TASK INSTRUCTIONS: Reproduce exactly the lines from the top of the records below through the line holding "Definition at line 151 of file mpi.\+F90.".
★ ★ ★
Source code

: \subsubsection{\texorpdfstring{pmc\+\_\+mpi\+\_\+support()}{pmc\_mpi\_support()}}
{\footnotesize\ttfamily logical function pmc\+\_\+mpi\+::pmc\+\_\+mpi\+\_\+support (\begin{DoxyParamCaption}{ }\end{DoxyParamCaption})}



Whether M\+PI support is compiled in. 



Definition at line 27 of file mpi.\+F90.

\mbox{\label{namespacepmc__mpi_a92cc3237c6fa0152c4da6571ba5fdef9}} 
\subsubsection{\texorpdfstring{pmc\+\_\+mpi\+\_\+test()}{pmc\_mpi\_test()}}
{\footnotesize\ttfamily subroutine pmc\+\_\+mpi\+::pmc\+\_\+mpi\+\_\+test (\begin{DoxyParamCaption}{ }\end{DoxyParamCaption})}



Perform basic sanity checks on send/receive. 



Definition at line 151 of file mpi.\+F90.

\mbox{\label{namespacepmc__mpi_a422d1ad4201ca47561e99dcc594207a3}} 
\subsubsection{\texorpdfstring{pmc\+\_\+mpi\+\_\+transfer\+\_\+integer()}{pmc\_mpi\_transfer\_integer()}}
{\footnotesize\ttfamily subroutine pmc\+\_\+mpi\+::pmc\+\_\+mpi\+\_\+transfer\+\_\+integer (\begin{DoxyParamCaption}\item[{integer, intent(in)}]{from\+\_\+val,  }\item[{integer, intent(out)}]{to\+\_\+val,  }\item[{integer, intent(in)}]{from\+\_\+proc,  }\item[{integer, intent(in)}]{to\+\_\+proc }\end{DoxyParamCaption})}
★ ★ ★
RESULT OF THE TASK:
Source code

: \subsubsection{\texorpdfstring{pmc\+\_\+mpi\+\_\+support()}{pmc\_mpi\_support()}}
{\footnotesize\ttfamily logical function pmc\+\_\+mpi\+::pmc\+\_\+mpi\+\_\+support (\begin{DoxyParamCaption}{ }\end{DoxyParamCaption})}



Whether M\+PI support is compiled in. 



Definition at line 27 of file mpi.\+F90.

\mbox{\label{namespacepmc__mpi_a92cc3237c6fa0152c4da6571ba5fdef9}} 
\subsubsection{\texorpdfstring{pmc\+\_\+mpi\+\_\+test()}{pmc\_mpi\_test()}}
{\footnotesize\ttfamily subroutine pmc\+\_\+mpi\+::pmc\+\_\+mpi\+\_\+test (\begin{DoxyParamCaption}{ }\end{DoxyParamCaption})}



Perform basic sanity checks on send/receive. 



Definition at line 151 of file mpi.\+F90.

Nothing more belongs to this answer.